Yea. I do think investigator would make more sense as a support class would be better. Possibly, each skill check gains it's own bonus, which you can hand out....

Perception Investigation: 1 action
Critical Success: You gain +2 AC against the target, and gain 2 clues.
Success: +1 AC, and gain 1 clue.
Critical Failure: You cannot use this against that target for 1 minutes.

Knowledge Investigation: 1 action
Critical Success: You gain +2 to non-attack rolls against the target. Including your other Investigation checks. Gain 2 clues
Success: +1, 1 clue.
Critical Failure: You cannot use this against that target for 1 minutes.
(Empiricists get +1 on failure, +2 on success, and 3 on crit).

Medical Investigation: 1 action (feat, medic)
Critical Success: You gain +1d8 damage against the target, and gain 2 clues.
Success: gain +1d4 damage, and gain 1 clue.
Critical Failure: You cannot use this against that target for 1 minutes.
(Medical's improves this to d6 and d10).

Deception Investigation: 1 action (feat)
Critical Success: You gain +2 AC to hit the target, and gain 2 clues
Success: +1 to hit, and gain 1 clue
Critical Failure: You cannot use this against that target for 1 minutes.

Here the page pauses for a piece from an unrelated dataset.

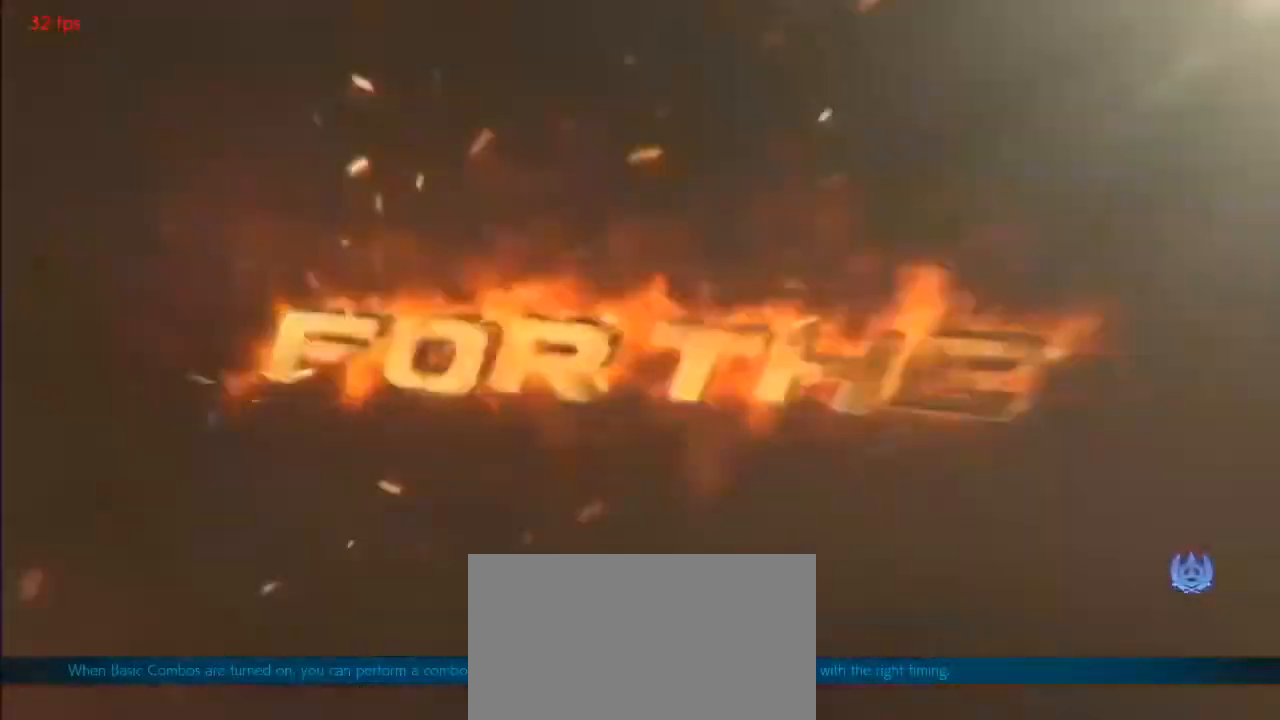
{"buttons": ["SQUARE"], "events": [[133, "R1", "down"], [167, "R1", "up"], [167, "TRIANGLE", "down"], [200, "SQUARE", "down"], [233, "SQUARE", "up"], [233, "TRIANGLE", "up"], [367, "R1", "down"], [400, "TRIANGLE", "down"], [433, "R1", "up"], [433, "SQUARE", "down"], [467, "TRIANGLE", "up"]]}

Diplomacy Investigation: 1 action (feat)
Critical Success: You gain +2 to saving throws against the target, and gain 2 clues.
Success: +1 saving throws, and gain 1 clue
Critical Failure: You cannot use this against that target for 1 minutes.

Clue In: 1 action
Spend clues to share your Investigation with your allies. You can spend any number of clues as part of the same actions, but you need to spend 1 clue per ally per Investigation you share. So sharing Perception and Medical investigations with 2 allies, would cost 4 clues.

Big Reveal: Free action.
Trigger: you just rolled against a target of your investigation.
Spend 3 clues, increase success by 1 degree.

That seems pretty good. A reason to use all your skills. Given enough time, you can rack up serious serious bonuses against a target. And several decisions on how to use your clues you built up. Do you spend more actions giving out bonuses as soon as you can? Do you spend extra rounds studying to save actions? Or do you keep all the clues to yourself for your own big burst?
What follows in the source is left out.